**Supplied records**:
== Segment start ==
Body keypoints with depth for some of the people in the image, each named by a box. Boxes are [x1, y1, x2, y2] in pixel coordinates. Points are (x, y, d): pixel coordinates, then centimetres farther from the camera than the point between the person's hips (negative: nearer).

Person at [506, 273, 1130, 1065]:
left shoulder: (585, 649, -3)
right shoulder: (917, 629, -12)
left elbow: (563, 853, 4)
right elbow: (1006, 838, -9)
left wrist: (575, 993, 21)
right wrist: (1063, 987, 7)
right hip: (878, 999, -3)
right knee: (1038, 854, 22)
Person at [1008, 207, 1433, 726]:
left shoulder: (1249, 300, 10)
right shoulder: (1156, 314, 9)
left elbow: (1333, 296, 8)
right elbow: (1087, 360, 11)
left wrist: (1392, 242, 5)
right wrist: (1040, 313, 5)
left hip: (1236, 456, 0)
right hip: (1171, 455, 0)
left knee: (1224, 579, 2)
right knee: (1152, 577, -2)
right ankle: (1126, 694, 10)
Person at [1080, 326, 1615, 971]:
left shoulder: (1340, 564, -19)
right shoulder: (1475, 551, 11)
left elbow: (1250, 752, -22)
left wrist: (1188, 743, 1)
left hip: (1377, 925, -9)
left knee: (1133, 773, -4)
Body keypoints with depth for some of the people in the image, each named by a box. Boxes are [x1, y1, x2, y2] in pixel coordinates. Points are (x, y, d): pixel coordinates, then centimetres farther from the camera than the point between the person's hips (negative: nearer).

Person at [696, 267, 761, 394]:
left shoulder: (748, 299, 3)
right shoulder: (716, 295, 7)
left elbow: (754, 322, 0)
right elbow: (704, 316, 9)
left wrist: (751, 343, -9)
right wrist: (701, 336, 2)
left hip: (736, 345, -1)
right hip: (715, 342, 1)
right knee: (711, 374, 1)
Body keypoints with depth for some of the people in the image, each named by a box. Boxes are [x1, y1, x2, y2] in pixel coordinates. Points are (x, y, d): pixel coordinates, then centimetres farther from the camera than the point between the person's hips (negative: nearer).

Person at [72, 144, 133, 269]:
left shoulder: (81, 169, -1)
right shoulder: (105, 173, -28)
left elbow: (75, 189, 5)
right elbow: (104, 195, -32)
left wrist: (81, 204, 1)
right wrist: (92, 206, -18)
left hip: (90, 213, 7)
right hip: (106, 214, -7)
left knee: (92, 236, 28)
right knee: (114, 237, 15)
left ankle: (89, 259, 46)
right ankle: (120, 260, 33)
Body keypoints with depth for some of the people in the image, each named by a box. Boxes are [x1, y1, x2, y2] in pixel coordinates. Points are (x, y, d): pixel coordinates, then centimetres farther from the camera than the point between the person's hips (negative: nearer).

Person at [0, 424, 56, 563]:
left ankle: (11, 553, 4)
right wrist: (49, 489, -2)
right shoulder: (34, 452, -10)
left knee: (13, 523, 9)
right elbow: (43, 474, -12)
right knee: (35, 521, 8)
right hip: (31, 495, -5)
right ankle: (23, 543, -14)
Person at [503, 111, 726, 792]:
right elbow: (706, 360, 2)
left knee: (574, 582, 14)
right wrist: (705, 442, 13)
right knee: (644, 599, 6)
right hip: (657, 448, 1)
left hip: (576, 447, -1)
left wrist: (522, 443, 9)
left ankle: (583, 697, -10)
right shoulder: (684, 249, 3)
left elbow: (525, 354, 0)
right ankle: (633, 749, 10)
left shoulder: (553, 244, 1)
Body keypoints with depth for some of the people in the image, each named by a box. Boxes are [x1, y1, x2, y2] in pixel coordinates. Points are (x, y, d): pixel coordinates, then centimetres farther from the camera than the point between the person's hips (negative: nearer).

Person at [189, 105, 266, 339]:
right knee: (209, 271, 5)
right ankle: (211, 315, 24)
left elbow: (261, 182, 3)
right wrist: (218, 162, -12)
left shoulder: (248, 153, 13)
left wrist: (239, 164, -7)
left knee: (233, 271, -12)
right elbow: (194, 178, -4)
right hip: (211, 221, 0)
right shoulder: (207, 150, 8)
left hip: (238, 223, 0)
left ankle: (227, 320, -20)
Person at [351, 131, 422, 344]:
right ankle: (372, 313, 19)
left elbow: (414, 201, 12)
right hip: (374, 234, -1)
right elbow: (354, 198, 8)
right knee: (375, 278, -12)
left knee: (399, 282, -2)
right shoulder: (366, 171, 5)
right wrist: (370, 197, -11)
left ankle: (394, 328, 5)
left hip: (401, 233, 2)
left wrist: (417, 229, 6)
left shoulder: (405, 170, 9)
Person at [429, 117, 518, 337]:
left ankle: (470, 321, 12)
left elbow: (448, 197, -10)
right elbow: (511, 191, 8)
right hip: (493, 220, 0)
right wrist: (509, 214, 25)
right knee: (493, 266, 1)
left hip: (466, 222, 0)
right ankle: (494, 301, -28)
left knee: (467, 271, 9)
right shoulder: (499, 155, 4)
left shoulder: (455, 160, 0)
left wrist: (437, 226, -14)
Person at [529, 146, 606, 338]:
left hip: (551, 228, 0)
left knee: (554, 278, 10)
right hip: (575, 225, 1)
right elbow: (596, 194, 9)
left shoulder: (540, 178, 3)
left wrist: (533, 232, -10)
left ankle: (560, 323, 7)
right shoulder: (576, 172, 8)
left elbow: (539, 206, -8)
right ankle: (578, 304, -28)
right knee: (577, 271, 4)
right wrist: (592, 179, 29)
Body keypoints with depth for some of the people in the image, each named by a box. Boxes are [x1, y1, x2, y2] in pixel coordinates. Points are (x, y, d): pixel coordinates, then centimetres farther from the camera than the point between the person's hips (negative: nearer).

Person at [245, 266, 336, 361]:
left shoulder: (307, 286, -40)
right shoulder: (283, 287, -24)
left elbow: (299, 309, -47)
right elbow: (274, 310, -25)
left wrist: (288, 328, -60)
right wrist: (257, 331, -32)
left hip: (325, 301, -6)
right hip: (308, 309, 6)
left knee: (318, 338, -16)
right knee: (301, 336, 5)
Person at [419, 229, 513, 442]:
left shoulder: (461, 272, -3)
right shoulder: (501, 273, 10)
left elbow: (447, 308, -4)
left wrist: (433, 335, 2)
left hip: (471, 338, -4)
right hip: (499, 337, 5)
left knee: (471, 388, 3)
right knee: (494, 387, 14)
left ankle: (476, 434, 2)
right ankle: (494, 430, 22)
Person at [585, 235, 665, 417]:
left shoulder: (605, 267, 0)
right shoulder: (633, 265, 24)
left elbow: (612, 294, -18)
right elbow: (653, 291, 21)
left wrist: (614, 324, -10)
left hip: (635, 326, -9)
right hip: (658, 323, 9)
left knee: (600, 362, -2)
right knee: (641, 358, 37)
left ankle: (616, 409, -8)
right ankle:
== Segment end ==
Put all of the lines above into a numbered list, leaving out the blank lines.

**Solution below**:
1. Body keypoints with depth for some of the people in the image, each named by a box. Boxes are [x1, y1, x2, y2] in pixel coordinates. Points are (x, y, d): pixel coordinates, then centimetres farther from the camera than the point between the person's hips (negative: nearer).
2. Person at [506, 273, 1130, 1065]:
3. left shoulder: (585, 649, -3)
4. right shoulder: (917, 629, -12)
5. left elbow: (563, 853, 4)
6. right elbow: (1006, 838, -9)
7. left wrist: (575, 993, 21)
8. right wrist: (1063, 987, 7)
9. right hip: (878, 999, -3)
10. right knee: (1038, 854, 22)
11. Person at [1008, 207, 1433, 726]:
12. left shoulder: (1249, 300, 10)
13. right shoulder: (1156, 314, 9)
14. left elbow: (1333, 296, 8)
15. right elbow: (1087, 360, 11)
16. left wrist: (1392, 242, 5)
17. right wrist: (1040, 313, 5)
18. left hip: (1236, 456, 0)
19. right hip: (1171, 455, 0)
20. left knee: (1224, 579, 2)
21. right knee: (1152, 577, -2)
22. right ankle: (1126, 694, 10)
23. Person at [1080, 326, 1615, 971]:
24. left shoulder: (1340, 564, -19)
25. right shoulder: (1475, 551, 11)
26. left elbow: (1250, 752, -22)
27. left wrist: (1188, 743, 1)
28. left hip: (1377, 925, -9)
29. left knee: (1133, 773, -4)
30. Body keypoints with depth for some of the people in the image, each named by a box. Boxes are [x1, y1, x2, y2] in pixel coordinates. Points are (x, y, d): pixel coordinates, then centimetres farther from the camera than the point between the person's hips (negative: nearer).
31. Person at [696, 267, 761, 394]:
32. left shoulder: (748, 299, 3)
33. right shoulder: (716, 295, 7)
34. left elbow: (754, 322, 0)
35. right elbow: (704, 316, 9)
36. left wrist: (751, 343, -9)
37. right wrist: (701, 336, 2)
38. left hip: (736, 345, -1)
39. right hip: (715, 342, 1)
40. right knee: (711, 374, 1)
41. Body keypoints with depth for some of the people in the image, each named by a box. Boxes are [x1, y1, x2, y2] in pixel coordinates. Points are (x, y, d): pixel coordinates, then centimetres farther from the camera than the point between the person's hips (negative: nearer).
42. Person at [72, 144, 133, 269]:
43. left shoulder: (81, 169, -1)
44. right shoulder: (105, 173, -28)
45. left elbow: (75, 189, 5)
46. right elbow: (104, 195, -32)
47. left wrist: (81, 204, 1)
48. right wrist: (92, 206, -18)
49. left hip: (90, 213, 7)
50. right hip: (106, 214, -7)
51. left knee: (92, 236, 28)
52. right knee: (114, 237, 15)
53. left ankle: (89, 259, 46)
54. right ankle: (120, 260, 33)
55. Body keypoints with depth for some of the people in the image, each named by a box. Boxes are [x1, y1, x2, y2] in pixel coordinates. Points are (x, y, d): pixel coordinates, then centimetres farther from the camera than the point between the person's hips (negative: nearer).
56. Person at [0, 424, 56, 563]:
57. left ankle: (11, 553, 4)
58. right wrist: (49, 489, -2)
59. right shoulder: (34, 452, -10)
60. left knee: (13, 523, 9)
61. right elbow: (43, 474, -12)
62. right knee: (35, 521, 8)
63. right hip: (31, 495, -5)
64. right ankle: (23, 543, -14)
65. Person at [503, 111, 726, 792]:
66. right elbow: (706, 360, 2)
67. left knee: (574, 582, 14)
68. right wrist: (705, 442, 13)
69. right knee: (644, 599, 6)
70. right hip: (657, 448, 1)
71. left hip: (576, 447, -1)
72. left wrist: (522, 443, 9)
73. left ankle: (583, 697, -10)
74. right shoulder: (684, 249, 3)
75. left elbow: (525, 354, 0)
76. right ankle: (633, 749, 10)
77. left shoulder: (553, 244, 1)
78. Body keypoints with depth for some of the people in the image, each named by a box. Boxes are [x1, y1, x2, y2] in pixel coordinates. Points are (x, y, d): pixel coordinates, then centimetres farther from the camera than the point between the person's hips (negative: nearer).
79. Person at [189, 105, 266, 339]:
80. right knee: (209, 271, 5)
81. right ankle: (211, 315, 24)
82. left elbow: (261, 182, 3)
83. right wrist: (218, 162, -12)
84. left shoulder: (248, 153, 13)
85. left wrist: (239, 164, -7)
86. left knee: (233, 271, -12)
87. right elbow: (194, 178, -4)
88. right hip: (211, 221, 0)
89. right shoulder: (207, 150, 8)
90. left hip: (238, 223, 0)
91. left ankle: (227, 320, -20)
92. Person at [351, 131, 422, 344]:
93. right ankle: (372, 313, 19)
94. left elbow: (414, 201, 12)
95. right hip: (374, 234, -1)
96. right elbow: (354, 198, 8)
97. right knee: (375, 278, -12)
98. left knee: (399, 282, -2)
99. right shoulder: (366, 171, 5)
100. right wrist: (370, 197, -11)
101. left ankle: (394, 328, 5)
102. left hip: (401, 233, 2)
103. left wrist: (417, 229, 6)
104. left shoulder: (405, 170, 9)
105. Person at [429, 117, 518, 337]:
106. left ankle: (470, 321, 12)
107. left elbow: (448, 197, -10)
108. right elbow: (511, 191, 8)
109. right hip: (493, 220, 0)
110. right wrist: (509, 214, 25)
111. right knee: (493, 266, 1)
112. left hip: (466, 222, 0)
113. right ankle: (494, 301, -28)
114. left knee: (467, 271, 9)
115. right shoulder: (499, 155, 4)
116. left shoulder: (455, 160, 0)
117. left wrist: (437, 226, -14)
118. Person at [529, 146, 606, 338]:
119. left hip: (551, 228, 0)
120. left knee: (554, 278, 10)
121. right hip: (575, 225, 1)
122. right elbow: (596, 194, 9)
123. left shoulder: (540, 178, 3)
124. left wrist: (533, 232, -10)
125. left ankle: (560, 323, 7)
126. right shoulder: (576, 172, 8)
127. left elbow: (539, 206, -8)
128. right ankle: (578, 304, -28)
129. right knee: (577, 271, 4)
130. right wrist: (592, 179, 29)
131. Body keypoints with depth for some of the people in the image, each named by a box. Boxes are [x1, y1, x2, y2] in pixel coordinates. Points are (x, y, d): pixel coordinates, then centimetres farther from the camera than the point between the person's hips (negative: nearer).
132. Person at [245, 266, 336, 361]:
133. left shoulder: (307, 286, -40)
134. right shoulder: (283, 287, -24)
135. left elbow: (299, 309, -47)
136. right elbow: (274, 310, -25)
137. left wrist: (288, 328, -60)
138. right wrist: (257, 331, -32)
139. left hip: (325, 301, -6)
140. right hip: (308, 309, 6)
141. left knee: (318, 338, -16)
142. right knee: (301, 336, 5)
143. Person at [419, 229, 513, 442]:
144. left shoulder: (461, 272, -3)
145. right shoulder: (501, 273, 10)
146. left elbow: (447, 308, -4)
147. left wrist: (433, 335, 2)
148. left hip: (471, 338, -4)
149. right hip: (499, 337, 5)
150. left knee: (471, 388, 3)
151. right knee: (494, 387, 14)
152. left ankle: (476, 434, 2)
153. right ankle: (494, 430, 22)
154. Person at [585, 235, 665, 417]:
155. left shoulder: (605, 267, 0)
156. right shoulder: (633, 265, 24)
157. left elbow: (612, 294, -18)
158. right elbow: (653, 291, 21)
159. left wrist: (614, 324, -10)
160. left hip: (635, 326, -9)
161. right hip: (658, 323, 9)
162. left knee: (600, 362, -2)
163. right knee: (641, 358, 37)
164. left ankle: (616, 409, -8)
165. right ankle:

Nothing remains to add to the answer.